Enfin, les représentants des usagers restent mobilisés contre les futures franchises médicales (sur les médicaments, les actes paramédicaux et les transports sanitaires) qui s'ajouteront à tous les forfaits et restes à charge existants. Une «mobilisation citoyenne» est programmée devant le Sénat, aujourd'hui à 18 heures, à l'appel de plusieurs dizaines d'organisations d'usagers, de mutuelles, de syndicats de professionnels (Association des médecins urgentistes de France – AMUF, médecins référents – AMEDREF, praticiens des centres de santé – USMCS, collectif des médecins généralistes pour l'accès aux soins – COMEGAS…) mais aussi de partis de l'opposition (PS, PC, Verts, LCR) et du mouvement alternatif.
Hôpitaux et professionnels libéraux en alerte, usagers inquiets pour l'accès à la santé : au moment d'entamer l'examen d'un texte qui fâche pas mal de monde, les sénateurs ne pourront ignorer ce bruit de fond. Demain, ils ont convenu d'organiser un débat exceptionnel sur un autre sujet lourd : la démographie et la liberté d'installation. Mais, sur ce dossier au moins, la pression (des internes et des jeunes médecins) est retombée après le renoncement du gouvernement à établir un lien entre conventionnement et densité médicale.
Principales dispositions
Recettes : taxation anticipée des contributions sur les dividendes ; taxation limitée des stock-options (le Sénat veut ajouter une taxe de 2 % sur les niches sociales et une taxe sur les boissons sucrées).

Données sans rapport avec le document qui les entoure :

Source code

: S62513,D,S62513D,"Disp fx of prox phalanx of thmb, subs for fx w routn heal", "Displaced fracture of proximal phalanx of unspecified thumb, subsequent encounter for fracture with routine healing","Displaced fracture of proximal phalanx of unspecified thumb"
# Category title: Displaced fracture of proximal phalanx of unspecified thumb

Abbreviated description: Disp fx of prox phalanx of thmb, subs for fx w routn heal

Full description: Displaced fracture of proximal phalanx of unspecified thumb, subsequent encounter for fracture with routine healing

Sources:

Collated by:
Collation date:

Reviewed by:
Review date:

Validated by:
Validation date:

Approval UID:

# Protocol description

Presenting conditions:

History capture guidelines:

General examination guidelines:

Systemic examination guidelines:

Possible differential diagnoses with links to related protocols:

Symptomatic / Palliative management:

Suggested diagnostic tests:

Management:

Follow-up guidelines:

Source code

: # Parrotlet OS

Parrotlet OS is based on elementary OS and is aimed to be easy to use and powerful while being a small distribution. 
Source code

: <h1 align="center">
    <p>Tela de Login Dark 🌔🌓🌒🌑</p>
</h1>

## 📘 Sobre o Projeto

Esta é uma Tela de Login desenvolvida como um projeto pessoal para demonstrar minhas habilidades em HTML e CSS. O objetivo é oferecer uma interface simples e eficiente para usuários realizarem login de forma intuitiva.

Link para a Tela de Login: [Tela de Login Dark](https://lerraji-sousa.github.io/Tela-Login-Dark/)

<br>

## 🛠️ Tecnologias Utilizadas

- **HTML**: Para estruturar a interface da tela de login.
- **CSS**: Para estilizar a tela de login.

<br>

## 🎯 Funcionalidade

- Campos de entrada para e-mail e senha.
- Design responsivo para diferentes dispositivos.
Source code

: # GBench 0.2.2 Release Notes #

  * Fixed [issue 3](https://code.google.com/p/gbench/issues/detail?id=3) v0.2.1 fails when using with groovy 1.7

Maintien de la taxe exceptionnelle de 1 % sur le chiffre d'affaires de l'industrie pharmaceutique.
Déficit 2008 du régime général réduit à 8,7 milliards d'euros.

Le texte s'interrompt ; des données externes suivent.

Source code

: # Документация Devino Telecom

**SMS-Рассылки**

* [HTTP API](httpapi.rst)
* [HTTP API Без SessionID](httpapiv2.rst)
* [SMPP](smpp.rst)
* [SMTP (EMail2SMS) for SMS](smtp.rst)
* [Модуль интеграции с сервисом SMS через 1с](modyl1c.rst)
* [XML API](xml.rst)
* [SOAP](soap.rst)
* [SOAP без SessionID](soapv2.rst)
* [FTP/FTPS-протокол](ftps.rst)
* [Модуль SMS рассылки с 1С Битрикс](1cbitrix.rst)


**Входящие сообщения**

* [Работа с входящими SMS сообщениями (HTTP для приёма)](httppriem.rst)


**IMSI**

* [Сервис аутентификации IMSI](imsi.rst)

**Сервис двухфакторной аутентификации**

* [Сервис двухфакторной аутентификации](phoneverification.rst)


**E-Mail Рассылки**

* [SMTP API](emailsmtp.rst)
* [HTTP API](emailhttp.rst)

ONDAM général fixé à 2,8 %.
Mesures sur la démographie renvoyées aux états généraux de la santé, concertation avec les jeunes médecins.
Possibilité de contrats individuels caisses/médecins avec rémunération à la performance.
Expérimentation de nouveaux modes de rémunération.
Revalorisations : période d'observation de six mois, suspension en cas d'alerte.
Renforcement de la transparence tarifaire (affichage dans les salles d'attente, devis préalables) ; le Sénat propose de supprimer l'encadrement du secteur II voté par les députés.
Extension de la mise sous entente préalable (surveillance des gros prescripteurs).
Création de franchises médicales (50 centimes par boîte de médicament et par acte, 2 euros par transport sanitaire).
Promotion des maisons de santé pluridisciplinaires (amendement du Sénat).
Statut de médecin collaborateur salarié (amendement du Sénat).
T2A à 100 % dans les hôpitaux dès 2008.
Accélération de la convergence tarifaire des hôpitaux et des cliniques (amendement du Sénat).
Renforcement de la lutte contre la fraude.
Autorisation des infirmières à renouveler des vaccinations sans prescription.